Copy every line of text in the listing below exactly, without the pictures.

· · · · ·

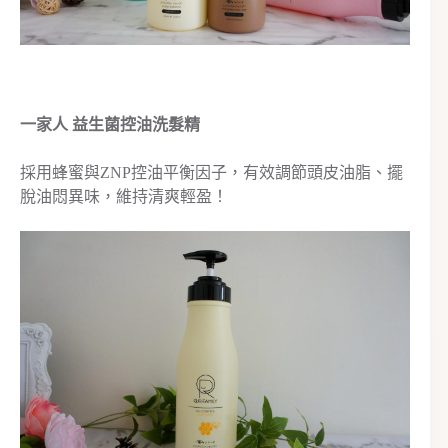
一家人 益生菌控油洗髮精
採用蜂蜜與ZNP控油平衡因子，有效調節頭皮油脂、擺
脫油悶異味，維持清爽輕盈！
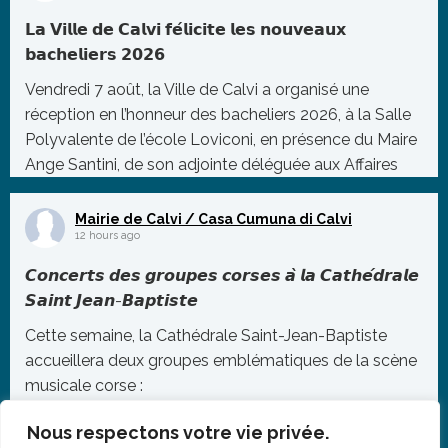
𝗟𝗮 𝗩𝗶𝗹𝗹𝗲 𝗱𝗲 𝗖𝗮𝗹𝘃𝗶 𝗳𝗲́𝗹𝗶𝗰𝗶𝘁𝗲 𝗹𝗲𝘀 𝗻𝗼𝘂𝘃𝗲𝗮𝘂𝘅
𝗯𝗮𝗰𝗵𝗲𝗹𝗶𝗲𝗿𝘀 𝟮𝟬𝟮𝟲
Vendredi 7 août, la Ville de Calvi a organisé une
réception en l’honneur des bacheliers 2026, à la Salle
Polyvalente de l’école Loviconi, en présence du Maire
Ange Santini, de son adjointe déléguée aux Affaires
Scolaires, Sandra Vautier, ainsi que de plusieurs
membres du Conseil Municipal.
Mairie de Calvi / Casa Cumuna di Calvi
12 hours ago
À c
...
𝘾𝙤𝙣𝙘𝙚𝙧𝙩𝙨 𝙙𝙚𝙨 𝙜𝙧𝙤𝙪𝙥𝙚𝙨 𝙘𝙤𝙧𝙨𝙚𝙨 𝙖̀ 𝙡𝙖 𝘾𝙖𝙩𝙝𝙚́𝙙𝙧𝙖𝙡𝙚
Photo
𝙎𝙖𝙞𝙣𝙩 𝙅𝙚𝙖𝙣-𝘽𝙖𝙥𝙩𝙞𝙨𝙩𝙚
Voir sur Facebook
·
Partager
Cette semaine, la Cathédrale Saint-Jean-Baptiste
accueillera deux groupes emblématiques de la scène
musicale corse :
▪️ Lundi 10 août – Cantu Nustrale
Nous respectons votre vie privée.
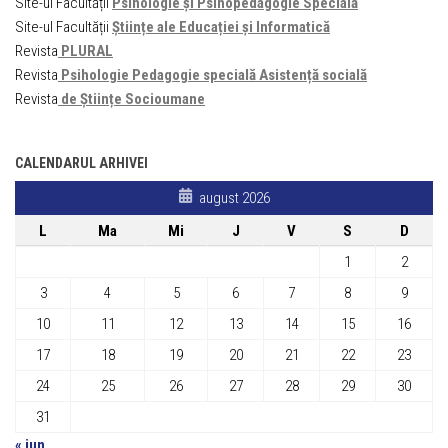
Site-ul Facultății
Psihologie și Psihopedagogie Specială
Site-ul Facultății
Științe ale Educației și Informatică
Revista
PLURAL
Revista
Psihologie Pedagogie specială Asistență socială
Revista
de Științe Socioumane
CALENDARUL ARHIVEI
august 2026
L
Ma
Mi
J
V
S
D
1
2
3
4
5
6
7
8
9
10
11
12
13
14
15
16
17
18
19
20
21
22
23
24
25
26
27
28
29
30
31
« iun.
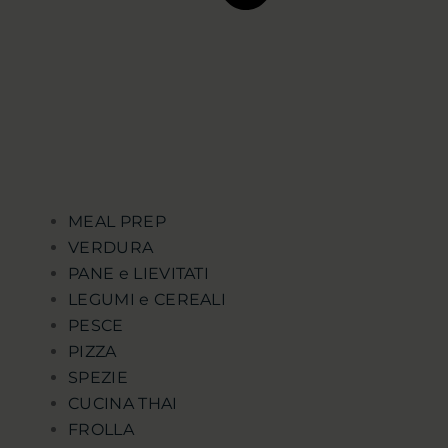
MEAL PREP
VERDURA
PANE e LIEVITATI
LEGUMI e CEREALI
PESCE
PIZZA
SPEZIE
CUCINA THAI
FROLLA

· · · · ·

▸ **ANSWER SPACE**
一家人 益生菌控油洗髮精
採用蜂蜜與ZNP控油平衡因子，有效調節頭皮油脂、擺
脫油悶異味，維持清爽輕盈！
𝗟𝗮 𝗩𝗶𝗹𝗹𝗲 𝗱𝗲 𝗖𝗮𝗹𝘃𝗶 𝗳𝗲́𝗹𝗶𝗰𝗶𝘁𝗲 𝗹𝗲𝘀 𝗻𝗼𝘂𝘃𝗲𝗮𝘂𝘅
𝗯𝗮𝗰𝗵𝗲𝗹𝗶𝗲𝗿𝘀 𝟮𝟬𝟮𝟲
Vendredi 7 août, la Ville de Calvi a organisé une
réception en l’honneur des bacheliers 2026, à la Salle
Polyvalente de l’école Loviconi, en présence du Maire
Ange Santini, de son adjointe déléguée aux Affaires
Scolaires, Sandra Vautier, ainsi que de plusieurs
membres du Conseil Municipal.
Mairie de Calvi / Casa Cumuna di Calvi
12 hours ago
À c
...
𝘾𝙤𝙣𝙘𝙚𝙧𝙩𝙨 𝙙𝙚𝙨 𝙜𝙧𝙤𝙪𝙥𝙚𝙨 𝙘𝙤𝙧𝙨𝙚𝙨 𝙖̀ 𝙡𝙖 𝘾𝙖𝙩𝙝𝙚́𝙙𝙧𝙖𝙡𝙚
Photo
𝙎𝙖𝙞𝙣𝙩 𝙅𝙚𝙖𝙣-𝘽𝙖𝙥𝙩𝙞𝙨𝙩𝙚
Voir sur Facebook
·
Partager
Cette semaine, la Cathédrale Saint-Jean-Baptiste
accueillera deux groupes emblématiques de la scène
musicale corse :
▪️ Lundi 10 août – Cantu Nustrale
Nous respectons votre vie privée.
Site-ul Facultății
Psihologie și Psihopedagogie Specială
Site-ul Facultății
Științe ale Educației și Informatică
Revista
PLURAL
Revista
Psihologie Pedagogie specială Asistență socială
Revista
de Științe Socioumane
CALENDARUL ARHIVEI
august 2026
L
Ma
Mi
J
V
S
D
1
2
3
4
5
6
7
8
9
10
11
12
13
14
15
16
17
18
19
20
21
22
23
24
25
26
27
28
29
30
31
« iun.
MEAL PREP
VERDURA
PANE e LIEVITATI
LEGUMI e CEREALI
PESCE
PIZZA
SPEZIE
CUCINA THAI
FROLLA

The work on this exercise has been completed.